Bologna, però, è diventata un «tagliere a cielo aperto» e oggi, con la scusa delle riaperture, il dehors impazza. Torneranno anche i turisti, attirati dalla «cultura». Invece di imparare da altre realtà europee, si è lasciato che la città venisse data in affitto su Airbnb, lasciando che la «gentrificazione» espellesse gli studenti. Poi, certo, si sono desiderati i portici «patrimonio dell’umanità» ed è giusto, forse, come dice il buon Danilo Masotti, che Bologna resti, per gli stranieri, nient’altro che una città «between Florence and Venice».

Il fatto è che Bologna, lo smalto, lo ha perso da molto tempo. Aveva una scuola musicale, una scuola di cinema, una artistica, una sua vita culturale e intellettuale. Oggi, di queste, in Comune non se ne ha traccia, si vive di «vetrine». Perché c’è stata una classe di governo che non vi si è più rapportata.

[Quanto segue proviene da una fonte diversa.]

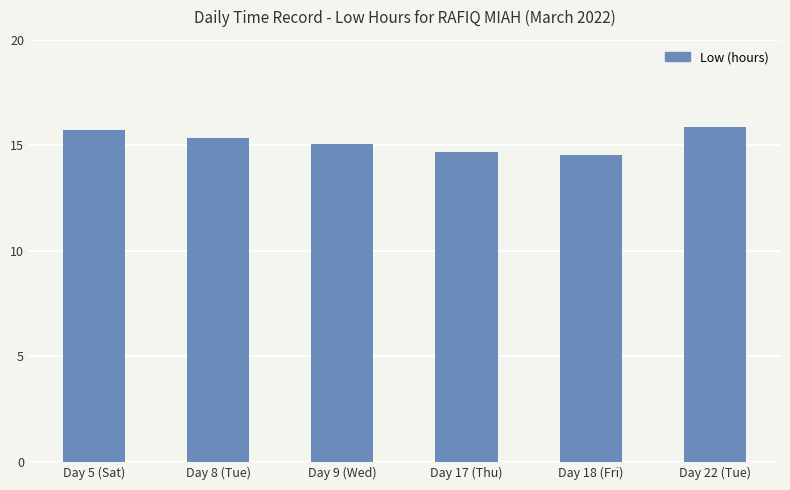

True or false: the data shows 14.7 at Day 17 (Thu).

True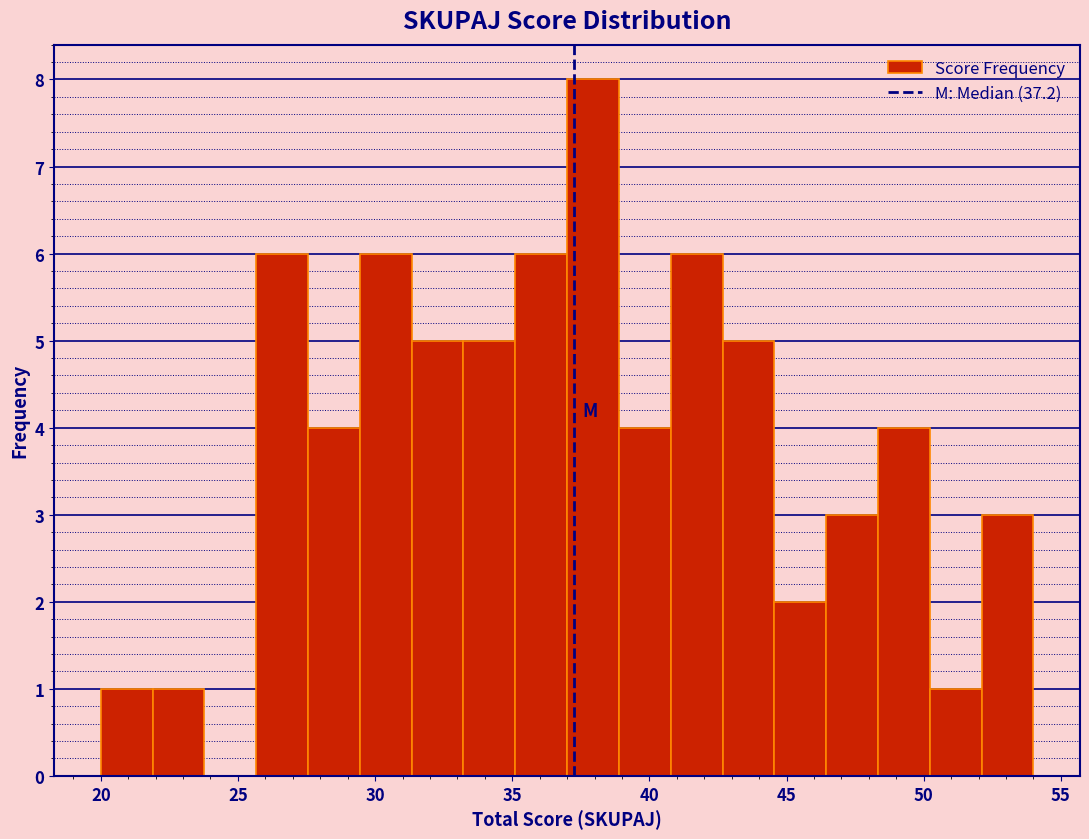

Around what value on the x-axis is the tallest bar? Give the approximate position of its centre, as read against the axis.

38.0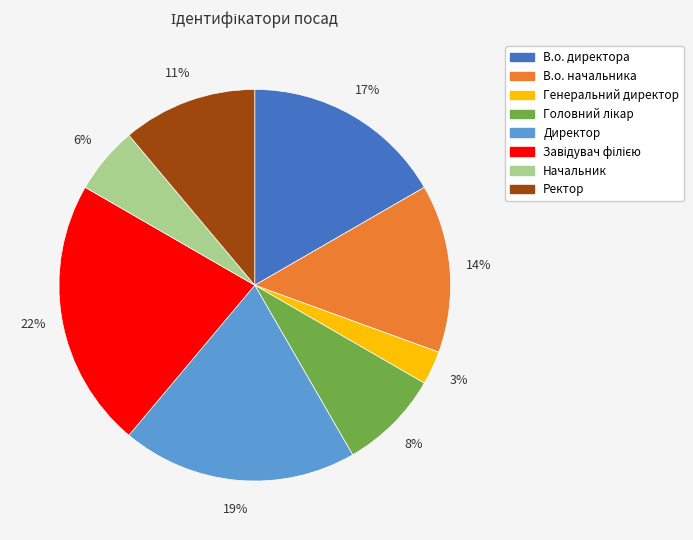

Approximately how many times larger is the value at Директор compared to В.о. начальника?

1.4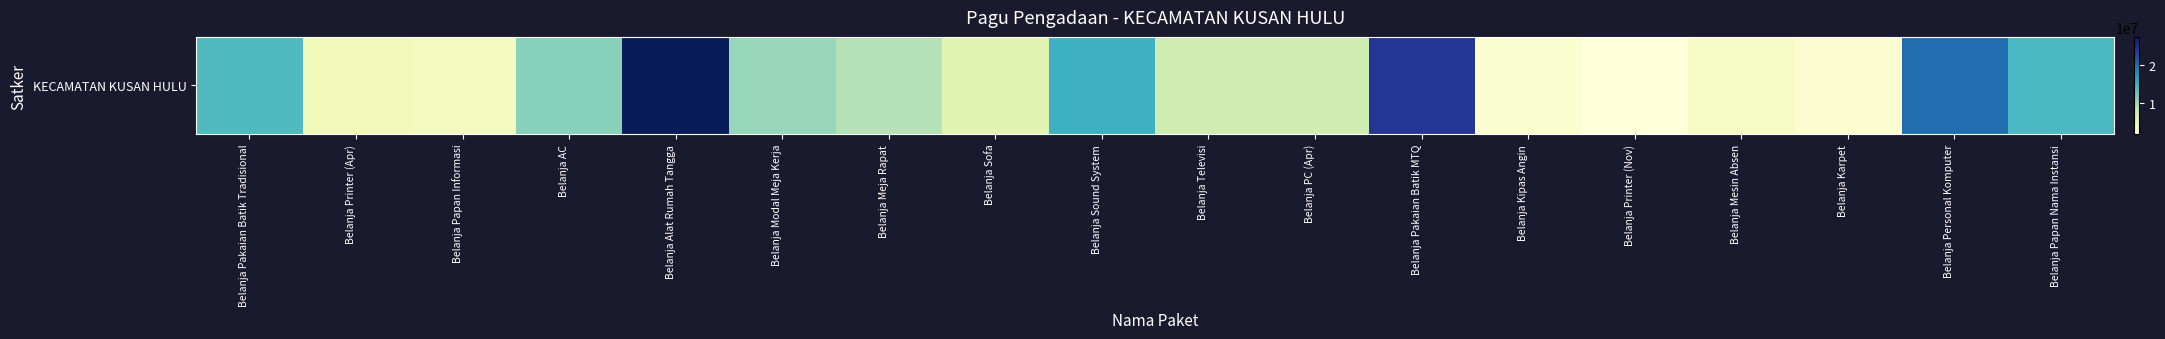

What is the change in value from Belanja Printer (Apr) to Belanja Mesin Absen?

-750000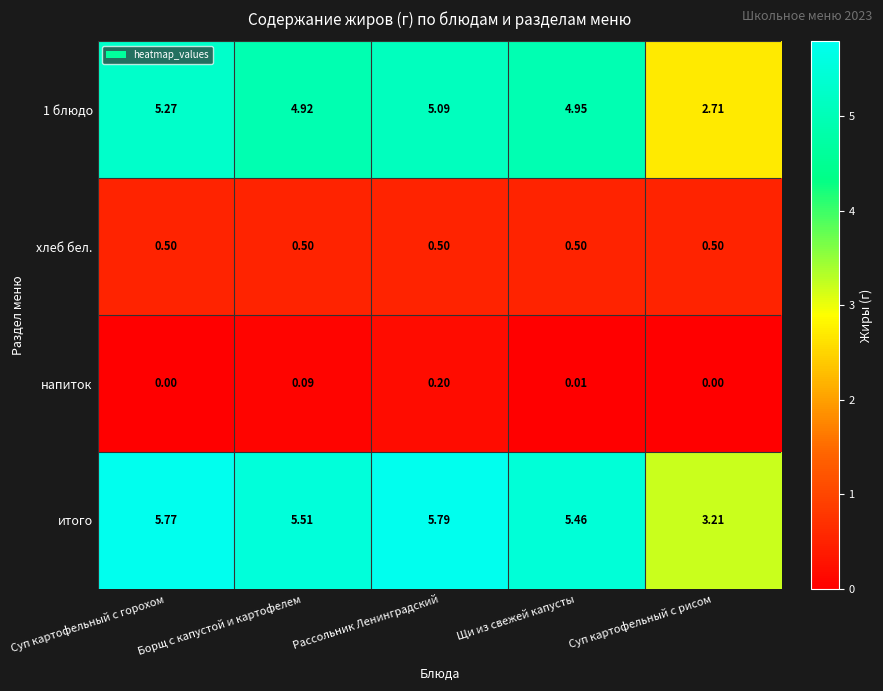

Which label corresponds to the largest value in the chart?

Рассольник Ленинградский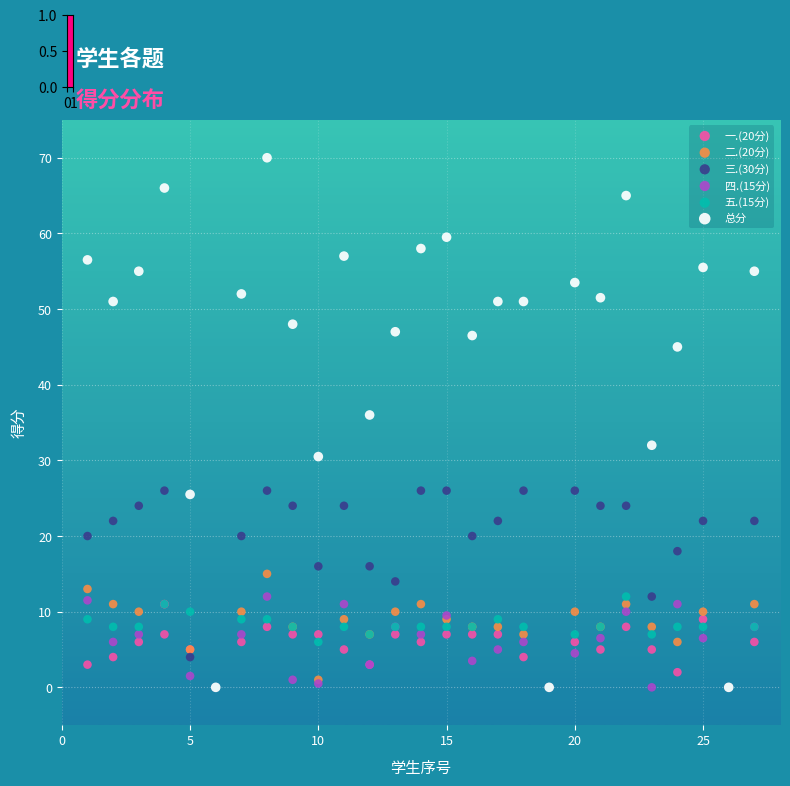

Across all series, what Y value is closest to 35?

36.0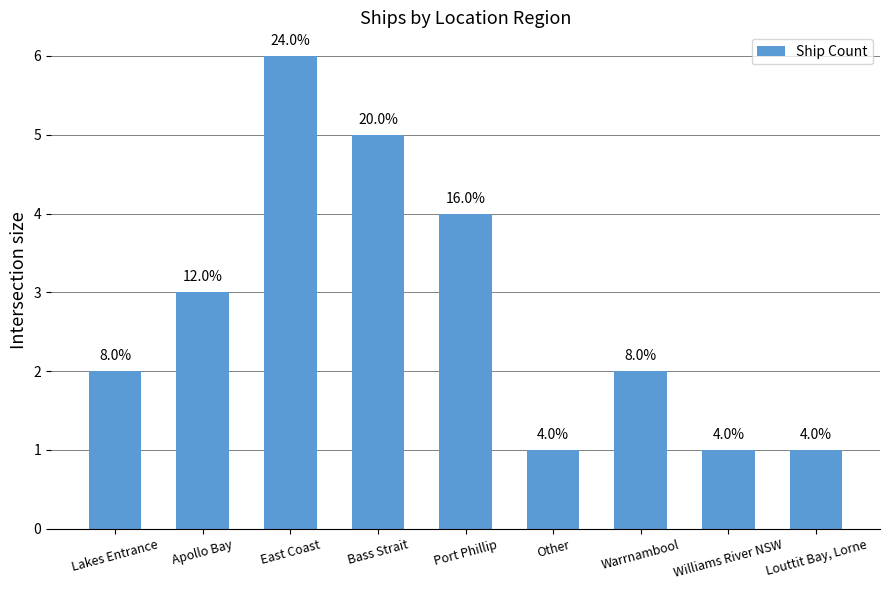

At which label is the value closest to 3?

Apollo Bay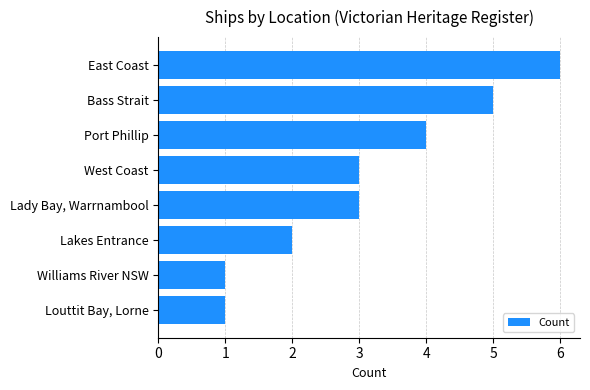

What is the label of the 2nd bar from the top?

Bass Strait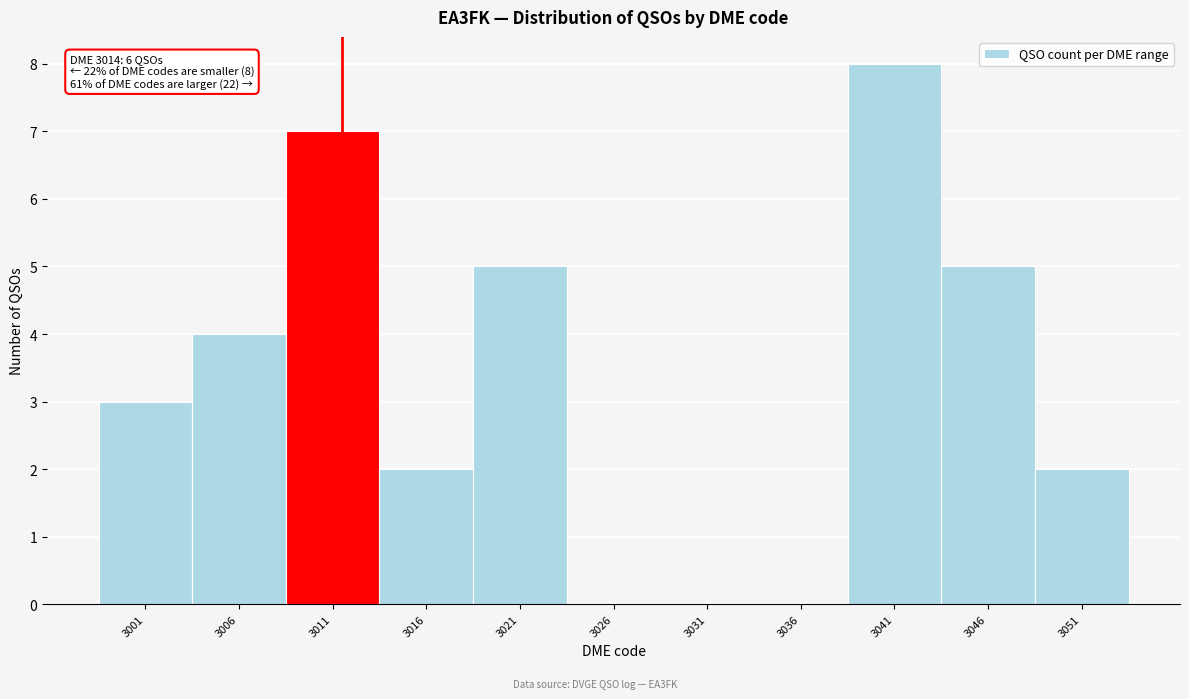

Reading left to right, transcribe all the data shown in this chart.

3001=3	3006=4	3011=7	3016=2	3021=5	3026=0	3031=0	3036=0	3041=8	3046=5	3051=2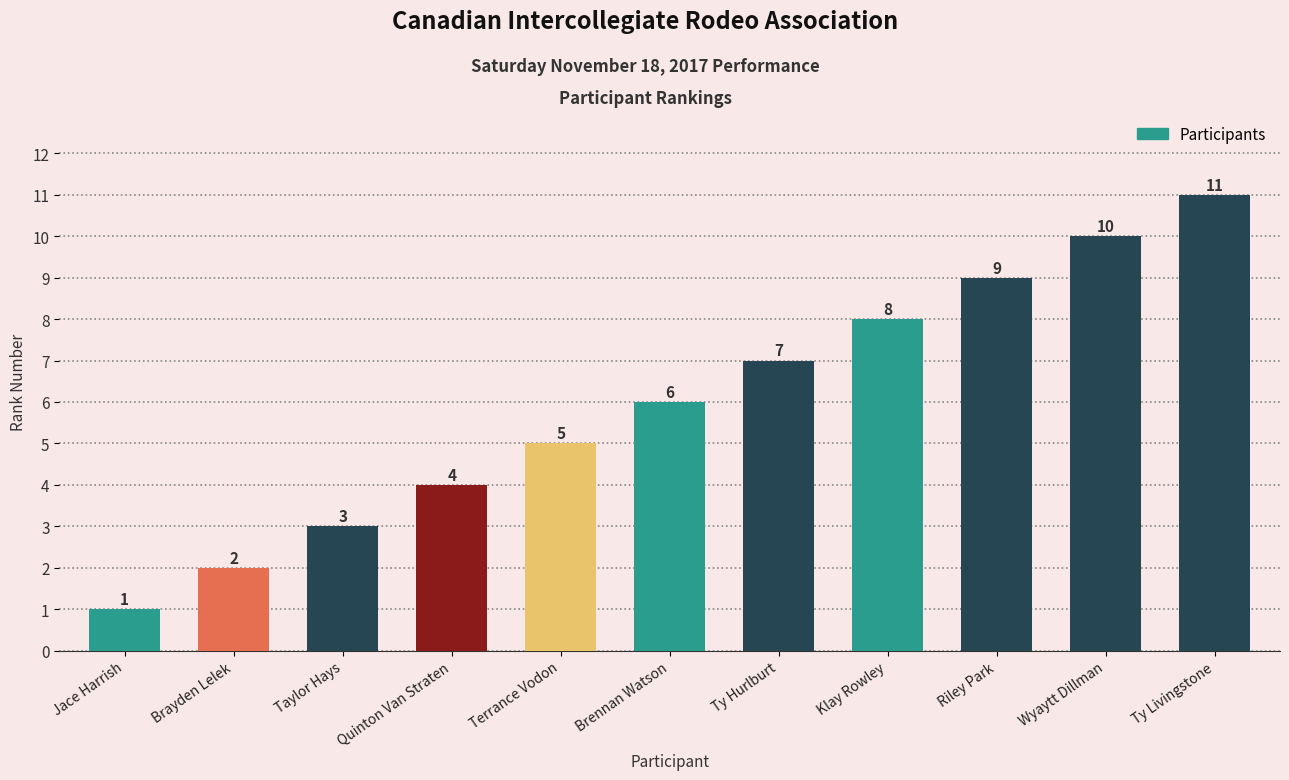

What is the average value?

6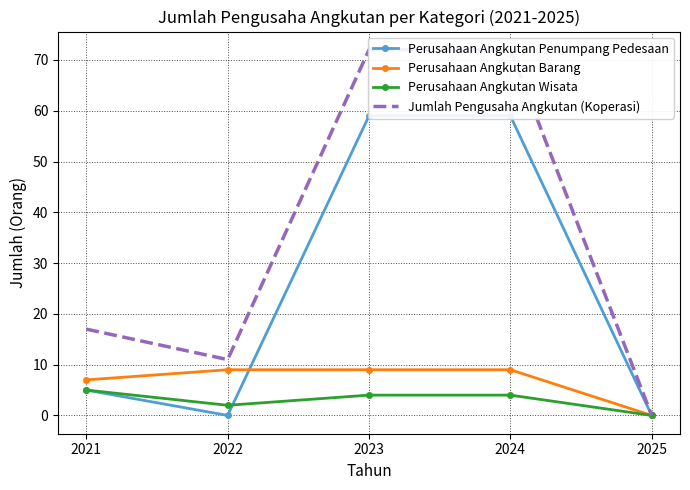

Is it true that Perusahaan Angkutan Wisata equals 4 at 2024?

True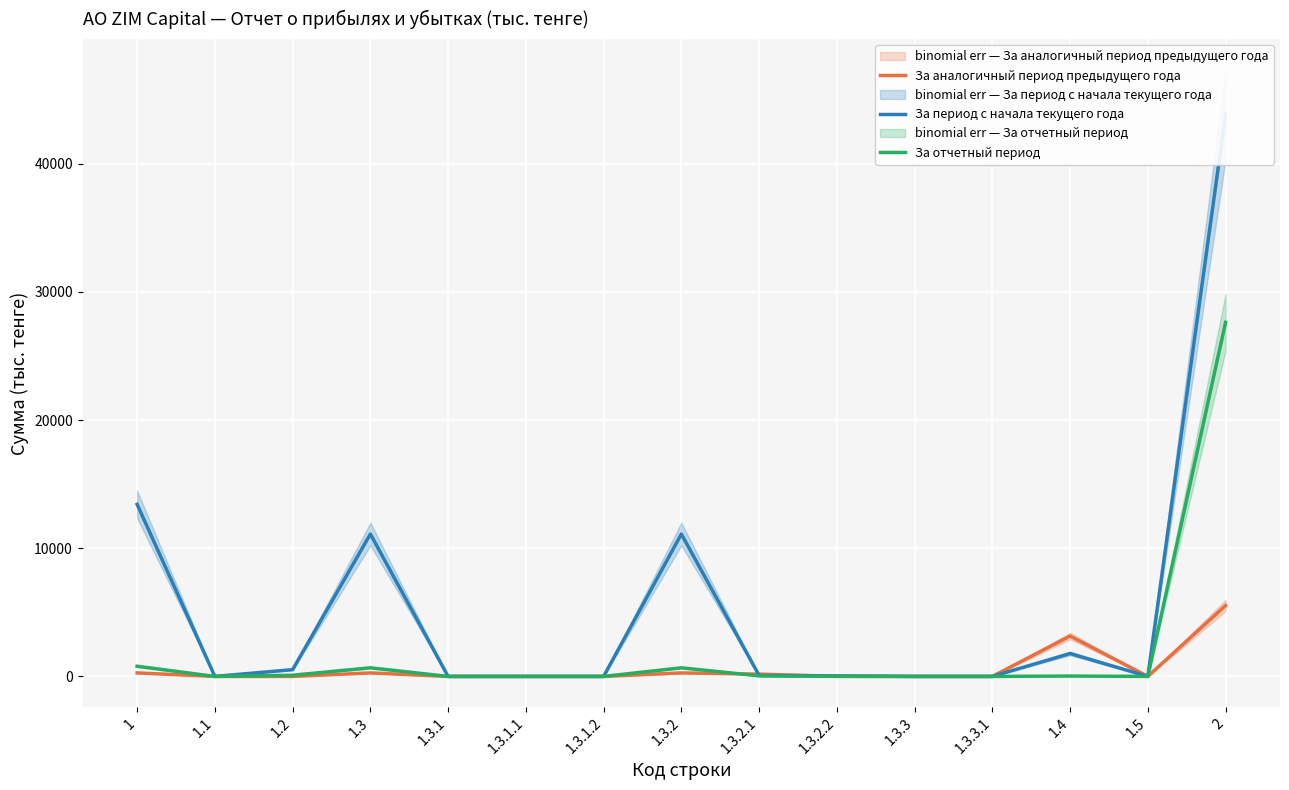

Reading right to left, extract all data points from this chart.

За аналогичный период предыдущего года: 2=5533	1.5=0	1.4=3151	1.3.3.1=0	1.3.3=0	1.3.2.2=7	1.3.2.1=179	1.3.2=274	1.3.1.2=0	1.3.1.1=0	1.3.1=0	1.3=274	1.2=0	1.1=0	1=274
За период с начала текущего года: 2=43851	1.5=0	1.4=1787	1.3.3.1=0	1.3.3=0	1.3.2.2=40	1.3.2.1=77	1.3.2=11109	1.3.1.2=0	1.3.1.1=0	1.3.1=0	1.3=11109	1.2=528	1.1=0	1=13424
За отчетный период: 2=27629	1.5=0	1.4=30	1.3.3.1=0	1.3.3=0	1.3.2.2=7	1.3.2.1=44	1.3.2=673	1.3.1.2=0	1.3.1.1=0	1.3.1=0	1.3=673	1.2=92	1.1=0	1=795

Dopo la debacle del 1999, con Silvia Bartolini mandata nell’arena, il Pd di allora (il suo ceto dirigente) non ha saputo proporre niente di meglio che lo sceriffo venuto da lontano (e rimastovi), il Delbono che è subito inciampato, lasciando che in città arrivasse un commissario prefettizio a cui, addirittura, il Pd non ha saputo far di meglio che chiedere di candidarsi, tanto erano pronti i suoi dirigenti (e il povero Cevenini messo da parte).

Le Primarie sono un’opportunità per interrompere questa selezione del ceto dirigente. La sinistra cittadina, che ha votato per Bonaccini ma soprattutto quella che ha votato Schlein, avrà modo di riflettere, se dare una scossa e cambiare registro o continuare.

Photo credits: Gaia V


4 pensieri riguardo “Bologna e l’opportunità delle Primarie

  1. Ottima analisi il problema dal punto di vista dello elettore di sinistra e che se da una parte non vuole votare Leporano perché espressione della giunta uscente dalla altra non ritiene che Conti sia credibile dato il sostegno ei vari Tonelli, Galletti e C.. quindi alla fine e alle primarie proprio non ci va

  2. Come la mettiamo col dato di fatto che un pezzo consistente della giunta uscente supporta la sfidante? Credo che questa evidenza infici tutto il ragionamento dell’autore di questo articolo.

  3. C’è bisogno di novità, di competenza, di indirizzi politici aperti ad un orizzonte ampio e inclusivo, non solo a sinistra. Esmpio: Isabella Conti

  4. CantiereBologna ha l’aria di essere un sito di informazione e dibattito qualificato. Che senso ha utilizzare i commenti per inserire spot elettorali?